その傍らではファビオがガルバドに向かってピースサインをした。「よろしく」と言う意味だろう。お茶目に歯止めは無いらしい。
「出身はどこなの?僕たちはイタリアなんだけど」
「ポーランドだ。つまりこのアウシュヴィッツはほとんど地元だな。ユダヤ系ポーランド人だ。こう見えてもここに来る前はポーランドの陸軍に所属していたんだぜ」
「へぇ、通りで筋肉隆々だと思った」
ヴォルガの後ろからファビオが言った。
「筋肉隆々なんて一言で済ませてもらっちゃ困るぜ。これでも軍人なんだからよ」
「でもどうして軍人が・・・それもドイツとは敵対国のポーランド軍がここに?」
ヴォルガが聞いた。
「簡単な話だ。捕まったのさ。捕虜だよ捕虜。ドイツ軍がまだアウシュヴィッツを支配する前、俺たちの部隊はポーランドの郊外で戦っていたんだが、ドイツ軍の兵は強烈でよ。呆気なく降伏せざるを得なくなったんだ。んで、俺はアウシュヴィッツに。他の兵士たちも別の収容所へ送り込まれたってわけだ。まったくやれやれだぜ。最初からドイツ軍の攻撃に備えて準備しておけばかなり違ったものを。それを別の国の動きが気になるとか言って、戦力を分割したのがそもそもの間違いだったのさ。挙句の果てがこのザマって事よ」
「そうだったんだ・・・やっぱりドイツ軍は強いんだね」
「まあな。お前らの母国イタリアもヒトラーに影響されてムッソリーニがファシストを掲げただろ?他の国はファシストとナチスが手を組むんじゃないかって怯えてんだ。唯一ナチスを落とせると言えばソ連軍くらいなもんだろ」
「ソ連軍、あの最強と言われる巨大な軍事組織か」
ファビオが言った。
「ああ。軍の数で言えば今現在最大級を誇る巨大な軍事国家さ。ソ連軍だけはナチスに抵抗出来るだけの武力を持っているからな」
「じゃあここを制圧しに来るとすれば、ソ連軍になるのかな」
ヴォルガが続いた。
「ソ連軍の可能性は高いな。まあ、そんな安易な希望は持たねぇ事だ。制圧しに来る前にミサイルで木っ端微塵ってな事も考えられるしよ」
「駄目だよ、希望を捨てちゃ」
ヴォルガの目は真剣だった。
「やれやれ甘ちゃんだな。お前はまだ何も分かってねぇよ。それにしても不思議なもんだぜ。これから死ぬ運命にあるってのに、身の上話をするなんてよ。俺らしくもねぇ」
「最後まで諦めちゃ駄目だ。
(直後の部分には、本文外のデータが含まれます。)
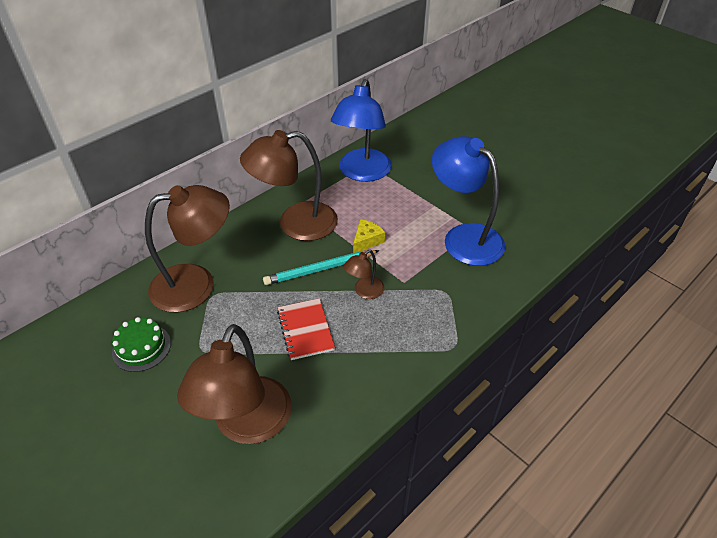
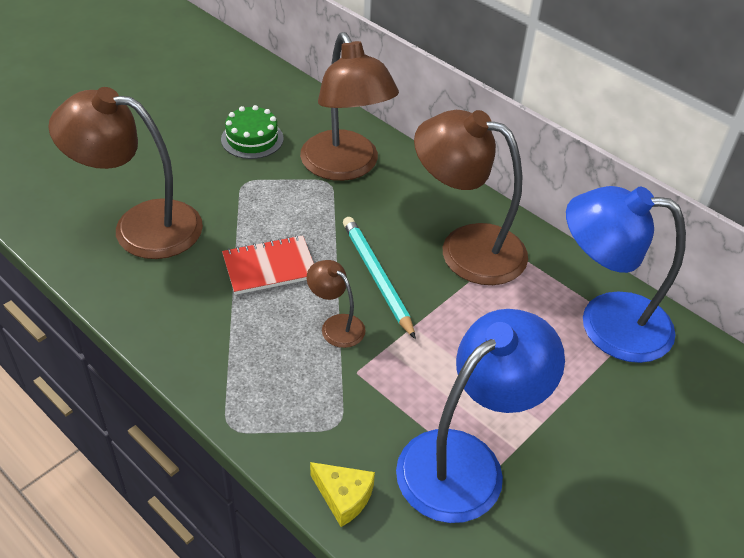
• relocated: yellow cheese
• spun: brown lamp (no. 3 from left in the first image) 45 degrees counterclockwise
どんな状況になったって、たった一つ希望を持つことは誰にでも許されているんだから」
「うんうん、僕も共感だな。生きて出てやるんだ」
「そうさ!」
ヴォルガとファビオが言った。
二人の目はまさに生きていた。これから輝かんとする生気に満ちた、人間らしい目をしている。
(これが人間の強さってヤツか・・・)
それが半端な眼差しだったらガルバドも適当にやり過ごしただろう。だが目の前に居る二人の眼差しは自分よりも年下の彼らの方が圧倒的に強く感じられた。圧倒される雰囲気さえ感じられる。
「澄んだ目しやがって。まあ良い、もう寝ようぜ。お前らにとって明日からは本格的な仕事の始まりだ。それを見れば希望を持つことがいかに馬鹿げているか分かるはずだ」
ガルバドはそう言うと大きなあくびをしながら壁側に身体を移動させた。